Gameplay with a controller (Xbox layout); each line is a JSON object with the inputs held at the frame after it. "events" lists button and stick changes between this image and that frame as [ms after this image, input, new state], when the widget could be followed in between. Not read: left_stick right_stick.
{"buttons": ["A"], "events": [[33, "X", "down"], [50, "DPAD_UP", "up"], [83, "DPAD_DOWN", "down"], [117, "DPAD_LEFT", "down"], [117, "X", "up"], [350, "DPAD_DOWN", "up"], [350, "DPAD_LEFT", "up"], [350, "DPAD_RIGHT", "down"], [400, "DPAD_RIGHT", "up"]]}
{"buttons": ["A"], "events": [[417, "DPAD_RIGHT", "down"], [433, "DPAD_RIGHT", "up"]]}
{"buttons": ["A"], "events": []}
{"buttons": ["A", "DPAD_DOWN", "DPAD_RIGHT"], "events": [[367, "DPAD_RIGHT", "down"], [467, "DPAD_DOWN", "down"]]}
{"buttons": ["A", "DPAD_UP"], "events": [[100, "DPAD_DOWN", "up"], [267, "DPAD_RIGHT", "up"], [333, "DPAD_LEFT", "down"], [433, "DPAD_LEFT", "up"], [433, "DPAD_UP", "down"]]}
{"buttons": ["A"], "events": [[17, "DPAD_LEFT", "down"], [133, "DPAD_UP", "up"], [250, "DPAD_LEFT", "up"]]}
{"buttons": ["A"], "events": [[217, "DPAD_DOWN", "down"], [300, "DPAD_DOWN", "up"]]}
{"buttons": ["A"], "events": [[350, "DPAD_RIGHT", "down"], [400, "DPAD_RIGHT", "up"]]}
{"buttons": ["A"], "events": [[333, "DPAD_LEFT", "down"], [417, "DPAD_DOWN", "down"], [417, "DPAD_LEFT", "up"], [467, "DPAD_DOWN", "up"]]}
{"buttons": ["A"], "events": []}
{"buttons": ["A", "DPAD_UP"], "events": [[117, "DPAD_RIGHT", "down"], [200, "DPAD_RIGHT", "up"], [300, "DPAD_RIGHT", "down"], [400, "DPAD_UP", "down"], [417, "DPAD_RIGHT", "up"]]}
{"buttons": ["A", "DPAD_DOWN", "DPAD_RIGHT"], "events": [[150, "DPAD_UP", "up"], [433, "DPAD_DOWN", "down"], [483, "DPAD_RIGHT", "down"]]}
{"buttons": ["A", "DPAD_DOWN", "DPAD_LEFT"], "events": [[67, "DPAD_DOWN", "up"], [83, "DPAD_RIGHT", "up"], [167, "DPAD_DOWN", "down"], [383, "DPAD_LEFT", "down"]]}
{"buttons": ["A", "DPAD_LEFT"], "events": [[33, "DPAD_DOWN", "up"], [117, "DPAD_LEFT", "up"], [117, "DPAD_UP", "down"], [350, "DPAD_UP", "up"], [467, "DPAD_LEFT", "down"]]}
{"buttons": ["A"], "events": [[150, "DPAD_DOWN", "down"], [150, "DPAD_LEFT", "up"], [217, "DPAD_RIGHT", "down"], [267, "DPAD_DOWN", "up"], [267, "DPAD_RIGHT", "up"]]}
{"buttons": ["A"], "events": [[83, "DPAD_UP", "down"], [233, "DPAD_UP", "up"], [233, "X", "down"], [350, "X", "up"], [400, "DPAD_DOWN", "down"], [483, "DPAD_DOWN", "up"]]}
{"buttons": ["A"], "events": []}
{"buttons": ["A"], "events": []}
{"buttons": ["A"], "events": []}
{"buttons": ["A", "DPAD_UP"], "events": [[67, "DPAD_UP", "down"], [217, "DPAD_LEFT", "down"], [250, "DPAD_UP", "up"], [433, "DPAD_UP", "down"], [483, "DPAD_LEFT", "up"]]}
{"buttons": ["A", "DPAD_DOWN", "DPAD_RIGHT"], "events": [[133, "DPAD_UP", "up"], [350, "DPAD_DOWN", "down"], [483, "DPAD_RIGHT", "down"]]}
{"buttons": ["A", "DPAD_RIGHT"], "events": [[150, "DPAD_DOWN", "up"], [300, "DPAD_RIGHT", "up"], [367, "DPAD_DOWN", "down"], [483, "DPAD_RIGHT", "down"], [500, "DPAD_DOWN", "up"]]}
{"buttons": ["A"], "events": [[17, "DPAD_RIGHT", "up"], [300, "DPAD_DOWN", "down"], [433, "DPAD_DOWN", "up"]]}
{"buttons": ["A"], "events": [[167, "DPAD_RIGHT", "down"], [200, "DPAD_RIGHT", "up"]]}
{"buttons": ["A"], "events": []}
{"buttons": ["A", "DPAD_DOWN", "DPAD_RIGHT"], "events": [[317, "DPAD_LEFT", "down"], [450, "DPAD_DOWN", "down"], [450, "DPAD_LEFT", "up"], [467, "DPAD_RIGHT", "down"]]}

▸ **Required work**: All of the records above should be given again exactly as written.

▸ **Your response**:
Gameplay with a controller (Xbox layout); each line is a JSON object with the inputs held at the frame after it. "events" lists button and stick changes between this image and that frame as [ms after this image, input, new state], when the widget could be followed in between. Not read: left_stick right_stick.
{"buttons": ["A"], "events": [[33, "X", "down"], [50, "DPAD_UP", "up"], [83, "DPAD_DOWN", "down"], [117, "DPAD_LEFT", "down"], [117, "X", "up"], [350, "DPAD_DOWN", "up"], [350, "DPAD_LEFT", "up"], [350, "DPAD_RIGHT", "down"], [400, "DPAD_RIGHT", "up"]]}
{"buttons": ["A"], "events": [[417, "DPAD_RIGHT", "down"], [433, "DPAD_RIGHT", "up"]]}
{"buttons": ["A"], "events": []}
{"buttons": ["A", "DPAD_DOWN", "DPAD_RIGHT"], "events": [[367, "DPAD_RIGHT", "down"], [467, "DPAD_DOWN", "down"]]}
{"buttons": ["A", "DPAD_UP"], "events": [[100, "DPAD_DOWN", "up"], [267, "DPAD_RIGHT", "up"], [333, "DPAD_LEFT", "down"], [433, "DPAD_LEFT", "up"], [433, "DPAD_UP", "down"]]}
{"buttons": ["A"], "events": [[17, "DPAD_LEFT", "down"], [133, "DPAD_UP", "up"], [250, "DPAD_LEFT", "up"]]}
{"buttons": ["A"], "events": [[217, "DPAD_DOWN", "down"], [300, "DPAD_DOWN", "up"]]}
{"buttons": ["A"], "events": [[350, "DPAD_RIGHT", "down"], [400, "DPAD_RIGHT", "up"]]}
{"buttons": ["A"], "events": [[333, "DPAD_LEFT", "down"], [417, "DPAD_DOWN", "down"], [417, "DPAD_LEFT", "up"], [467, "DPAD_DOWN", "up"]]}
{"buttons": ["A"], "events": []}
{"buttons": ["A", "DPAD_UP"], "events": [[117, "DPAD_RIGHT", "down"], [200, "DPAD_RIGHT", "up"], [300, "DPAD_RIGHT", "down"], [400, "DPAD_UP", "down"], [417, "DPAD_RIGHT", "up"]]}
{"buttons": ["A", "DPAD_DOWN", "DPAD_RIGHT"], "events": [[150, "DPAD_UP", "up"], [433, "DPAD_DOWN", "down"], [483, "DPAD_RIGHT", "down"]]}
{"buttons": ["A", "DPAD_DOWN", "DPAD_LEFT"], "events": [[67, "DPAD_DOWN", "up"], [83, "DPAD_RIGHT", "up"], [167, "DPAD_DOWN", "down"], [383, "DPAD_LEFT", "down"]]}
{"buttons": ["A", "DPAD_LEFT"], "events": [[33, "DPAD_DOWN", "up"], [117, "DPAD_LEFT", "up"], [117, "DPAD_UP", "down"], [350, "DPAD_UP", "up"], [467, "DPAD_LEFT", "down"]]}
{"buttons": ["A"], "events": [[150, "DPAD_DOWN", "down"], [150, "DPAD_LEFT", "up"], [217, "DPAD_RIGHT", "down"], [267, "DPAD_DOWN", "up"], [267, "DPAD_RIGHT", "up"]]}
{"buttons": ["A"], "events": [[83, "DPAD_UP", "down"], [233, "DPAD_UP", "up"], [233, "X", "down"], [350, "X", "up"], [400, "DPAD_DOWN", "down"], [483, "DPAD_DOWN", "up"]]}
{"buttons": ["A"], "events": []}
{"buttons": ["A"], "events": []}
{"buttons": ["A"], "events": []}
{"buttons": ["A", "DPAD_UP"], "events": [[67, "DPAD_UP", "down"], [217, "DPAD_LEFT", "down"], [250, "DPAD_UP", "up"], [433, "DPAD_UP", "down"], [483, "DPAD_LEFT", "up"]]}
{"buttons": ["A", "DPAD_DOWN", "DPAD_RIGHT"], "events": [[133, "DPAD_UP", "up"], [350, "DPAD_DOWN", "down"], [483, "DPAD_RIGHT", "down"]]}
{"buttons": ["A", "DPAD_RIGHT"], "events": [[150, "DPAD_DOWN", "up"], [300, "DPAD_RIGHT", "up"], [367, "DPAD_DOWN", "down"], [483, "DPAD_RIGHT", "down"], [500, "DPAD_DOWN", "up"]]}
{"buttons": ["A"], "events": [[17, "DPAD_RIGHT", "up"], [300, "DPAD_DOWN", "down"], [433, "DPAD_DOWN", "up"]]}
{"buttons": ["A"], "events": [[167, "DPAD_RIGHT", "down"], [200, "DPAD_RIGHT", "up"]]}
{"buttons": ["A"], "events": []}
{"buttons": ["A", "DPAD_DOWN", "DPAD_RIGHT"], "events": [[317, "DPAD_LEFT", "down"], [450, "DPAD_DOWN", "down"], [450, "DPAD_LEFT", "up"], [467, "DPAD_RIGHT", "down"]]}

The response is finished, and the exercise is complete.